-- PROBLEM --
Format everything from the start of the records down to the line containing "de Toulouse, vous accompagne avec des", inclusive, as a JSON list of strings with one string per line. Leave out any blank lines.
DATA LISTING below:
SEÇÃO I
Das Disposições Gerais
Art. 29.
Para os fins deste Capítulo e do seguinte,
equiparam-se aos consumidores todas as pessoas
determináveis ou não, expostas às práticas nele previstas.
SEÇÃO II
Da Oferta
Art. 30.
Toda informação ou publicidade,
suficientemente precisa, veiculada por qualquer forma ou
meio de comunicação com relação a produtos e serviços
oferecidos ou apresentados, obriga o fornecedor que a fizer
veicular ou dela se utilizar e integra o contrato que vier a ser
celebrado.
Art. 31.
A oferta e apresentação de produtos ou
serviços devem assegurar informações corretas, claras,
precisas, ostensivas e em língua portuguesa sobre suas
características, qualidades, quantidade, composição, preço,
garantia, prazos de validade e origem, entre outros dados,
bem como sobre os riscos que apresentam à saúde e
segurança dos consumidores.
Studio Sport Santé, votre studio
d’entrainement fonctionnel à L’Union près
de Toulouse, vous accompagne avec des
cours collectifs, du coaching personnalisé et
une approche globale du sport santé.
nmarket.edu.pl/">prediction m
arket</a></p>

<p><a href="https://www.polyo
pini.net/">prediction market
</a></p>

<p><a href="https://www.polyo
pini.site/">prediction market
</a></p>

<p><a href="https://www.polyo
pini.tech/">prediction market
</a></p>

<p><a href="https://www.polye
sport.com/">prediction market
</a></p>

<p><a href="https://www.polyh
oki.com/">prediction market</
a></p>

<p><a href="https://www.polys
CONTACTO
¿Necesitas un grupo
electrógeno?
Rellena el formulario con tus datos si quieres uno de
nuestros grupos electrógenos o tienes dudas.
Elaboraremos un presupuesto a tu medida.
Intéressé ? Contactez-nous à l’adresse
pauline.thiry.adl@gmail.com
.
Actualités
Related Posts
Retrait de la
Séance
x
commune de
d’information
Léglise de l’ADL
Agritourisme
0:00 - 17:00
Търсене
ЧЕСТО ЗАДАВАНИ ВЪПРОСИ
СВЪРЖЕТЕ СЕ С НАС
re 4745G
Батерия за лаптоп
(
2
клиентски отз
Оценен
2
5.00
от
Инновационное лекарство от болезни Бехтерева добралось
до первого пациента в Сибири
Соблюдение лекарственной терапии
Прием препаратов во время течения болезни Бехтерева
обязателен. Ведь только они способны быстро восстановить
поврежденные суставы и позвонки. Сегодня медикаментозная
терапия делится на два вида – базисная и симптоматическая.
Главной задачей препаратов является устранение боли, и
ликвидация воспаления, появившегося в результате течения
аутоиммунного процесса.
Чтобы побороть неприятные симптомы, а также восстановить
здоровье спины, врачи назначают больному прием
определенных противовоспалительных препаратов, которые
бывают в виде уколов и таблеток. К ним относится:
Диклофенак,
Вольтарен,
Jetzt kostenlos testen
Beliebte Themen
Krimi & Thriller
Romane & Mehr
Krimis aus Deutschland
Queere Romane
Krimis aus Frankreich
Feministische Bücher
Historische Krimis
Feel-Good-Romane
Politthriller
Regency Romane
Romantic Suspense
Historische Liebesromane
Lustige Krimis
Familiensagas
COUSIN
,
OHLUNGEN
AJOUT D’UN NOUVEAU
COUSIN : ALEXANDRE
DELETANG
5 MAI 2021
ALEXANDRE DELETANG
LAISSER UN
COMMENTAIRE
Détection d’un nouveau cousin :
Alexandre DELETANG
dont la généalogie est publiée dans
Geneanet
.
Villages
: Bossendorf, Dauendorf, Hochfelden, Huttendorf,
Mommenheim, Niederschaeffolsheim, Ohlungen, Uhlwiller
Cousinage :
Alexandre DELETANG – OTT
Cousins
End of DATA LISTING.
-- ANSWER --
[
  "SEÇÃO I",
  "Das Disposições Gerais",
  "Art. 29.",
  "Para os fins deste Capítulo e do seguinte,",
  "equiparam-se aos consumidores todas as pessoas",
  "determináveis ou não, expostas às práticas nele previstas.",
  "SEÇÃO II",
  "Da Oferta",
  "Art. 30.",
  "Toda informação ou publicidade,",
  "suficientemente precisa, veiculada por qualquer forma ou",
  "meio de comunicação com relação a produtos e serviços",
  "oferecidos ou apresentados, obriga o fornecedor que a fizer",
  "veicular ou dela se utilizar e integra o contrato que vier a ser",
  "celebrado.",
  "Art. 31.",
  "A oferta e apresentação de produtos ou",
  "serviços devem assegurar informações corretas, claras,",
  "precisas, ostensivas e em língua portuguesa sobre suas",
  "características, qualidades, quantidade, composição, preço,",
  "garantia, prazos de validade e origem, entre outros dados,",
  "bem como sobre os riscos que apresentam à saúde e",
  "segurança dos consumidores.",
  "Studio Sport Santé, votre studio",
  "d’entrainement fonctionnel à L’Union près",
  "de Toulouse, vous accompagne avec des"
]